Fauci says the government must help fight homophobic stigmas surrounding monkeypox

Dr. Anthony Fauci, chief medical advisor to the president, said that now is the time to get a handle on monkeypox since it is a virus health communities are familiar with, he told NPR Tuesday.

In an interview with “All Things Considered” host Juana Summers, Fauci, who helped lead the battle against HIV and AIDS, said the federal government must combat any homophobic stigma associated with monkeypox by concentrating on the virus itself, not the people who are infected with it.

“You reach out to the community. You make it very easy for them to have access to testing, to treatment, and to vaccines, as opposed to making it a situation where people are afraid to come forward for those types of things,” he said.



There are currently 19,188 confirmed cases of monkeypox in the current outbreak, with 3,591 cases in the U.S, according to the Centers for Disease Control and Prevention.

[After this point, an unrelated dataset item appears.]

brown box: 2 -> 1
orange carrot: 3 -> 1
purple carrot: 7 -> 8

The CDC said the risk of contracting monkeypox in the U.S. is “believed to be low,” but anyone who comes into close contact with an individual carrying the disease is at risk of infection.

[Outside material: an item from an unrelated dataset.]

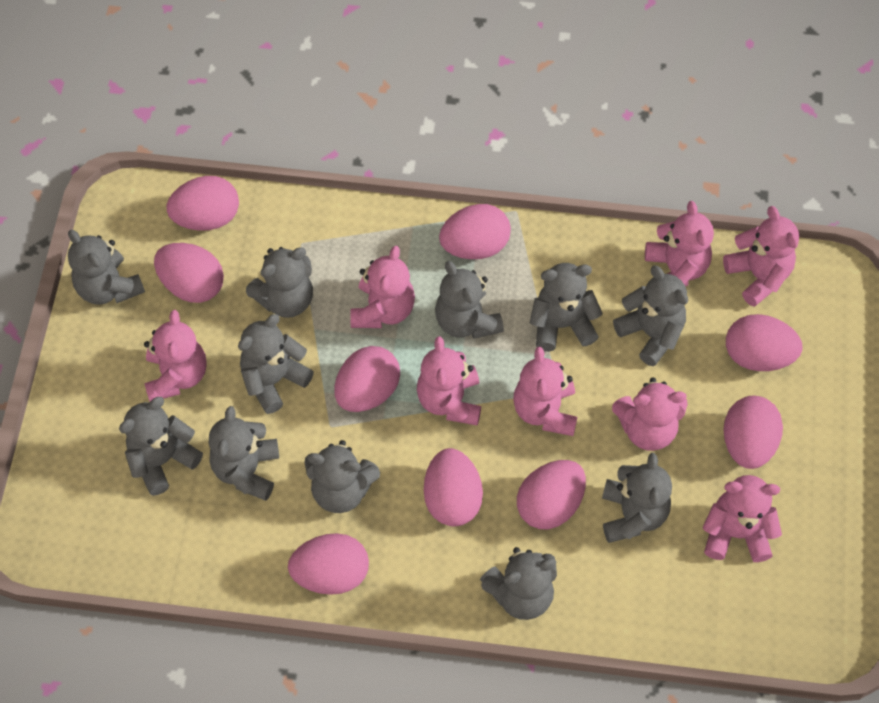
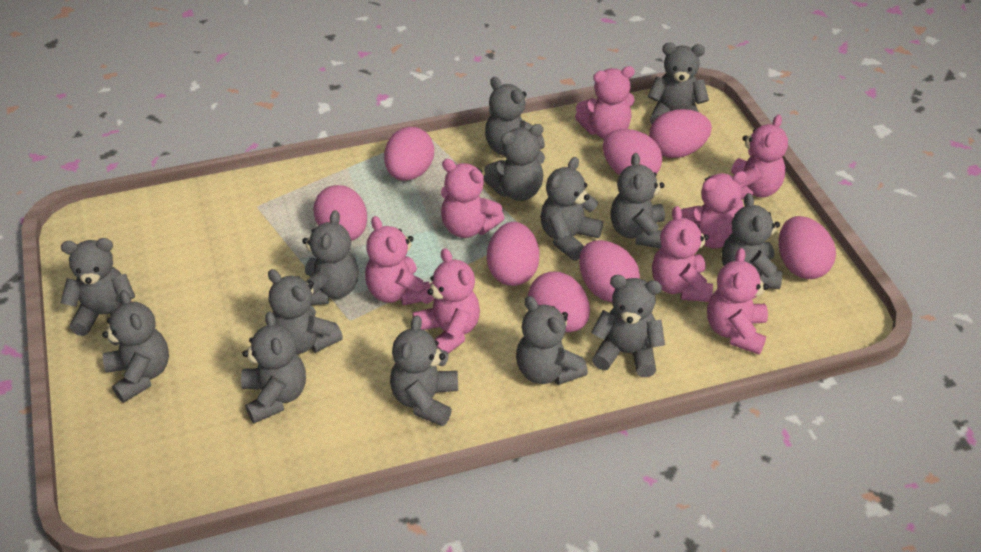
grey teddy bear: 11 -> 14
pink egg: 9 -> 8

The current outbreak is being spread through human-to-human contact. You could develop an infection from droplet respiratory particles by spending too much time face-to-face with a monkeypox carrier, the World Health Organization warned.

“Right now it’s focused because it’s about 99% among men who have sex with men,” Fauci said. “We’ve got to understand the modality of transmission, the manifestations, also the risk for people like children and pregnant women. There’s really a profound risk. Right now, thank goodness we have a report of only two cases in children, but they’re all risk populations.”